Former Delhi law minister Jitender Singh Tomar, whose police custody was on Saturday extended by two days in the fake degree case, tied himself up in knots while parrying basic questions on chemistry, which he claimed to have studied at a college in UP's Faizabad.

Tomar appeared clueless when a team of teachers and cops asked him the common names of compounds such as H2O (water) and NaCl (salt).

The AAP MLA, who gave wrong answers to all basic queries, ended the session with a gem: "All chemistry is one chemistry," he said, a tad philosophically, when quizzed about the types of chemistry taught in the Faizabad college.

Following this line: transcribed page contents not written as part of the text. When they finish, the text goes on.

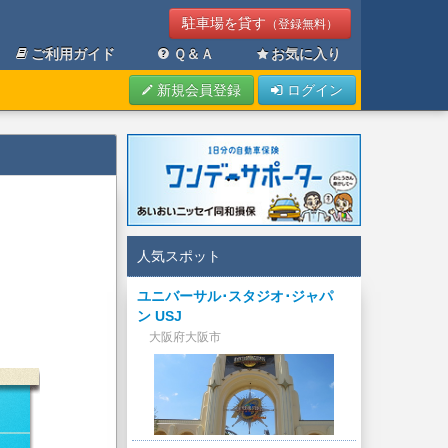
駐車場を貸す
（登録無料）
ご利用ガイド
Ｑ＆Ａ
お気に入り
新規会員登録
ログイン
人気スポット
ユニバーサル･スタジオ･ジャパ
ン USJ
大阪府大阪市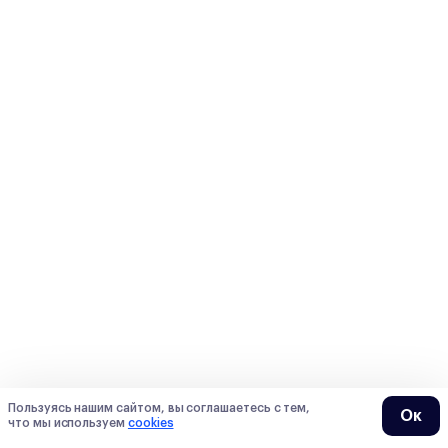
Пользуясь нашим сайтом, вы соглашаетесь с тем,
Ок
что мы используем
cookies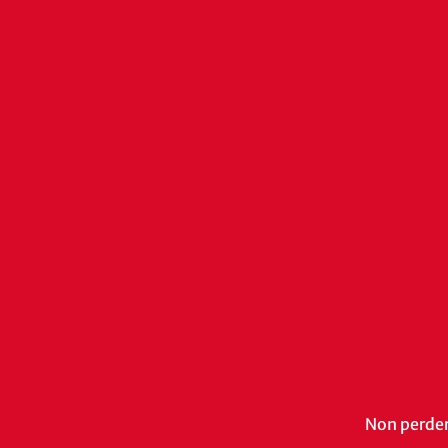
Non perdert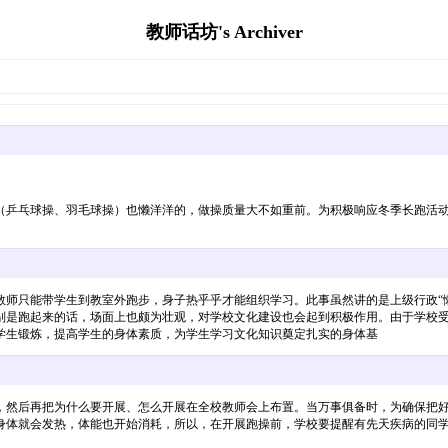
教师话坊's Archiver
（乒乓球操、羽毛球操）也懒洋洋的，做操质量大不如重前。为积极响应冬季长跑活
师只能带学生到教室外跑步，身子热乎乎才能组织学习。此事虽然讲的是上级行政“懒
别是跑起来的话，场面上也颇为壮观，对学校文化建设也会起到积极作用。由于学校
学生锻炼，提高学生的身体素质，为学生学习文化知识奠定扎实的身体基
，然后再把为什么要开展、怎么开展在全校教师会上布置。当万事俱备时，为确保把
身体就会发热，体能也开始消耗，所以，在开展跑操前，学校要提醒有先天疾病的同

Source: Tomar clueless on H2O, says 'all chemistry one chemistry' - The Times of India


----------



## GhorMaanas (Jun 14, 2015)

now i see that JST's allegation that the police is torturing him is absolutely true! 

P.S. - he couldn't show/take the police officials to the college's restroom in Faizabad when asked to locate or direct the personnel to it; instead took all of them on a tour of the campus, yet still couldn't locate the loo. even forgot to use his nose!


----------



## Faun (Jun 14, 2015)

Too much filler news by media.


----------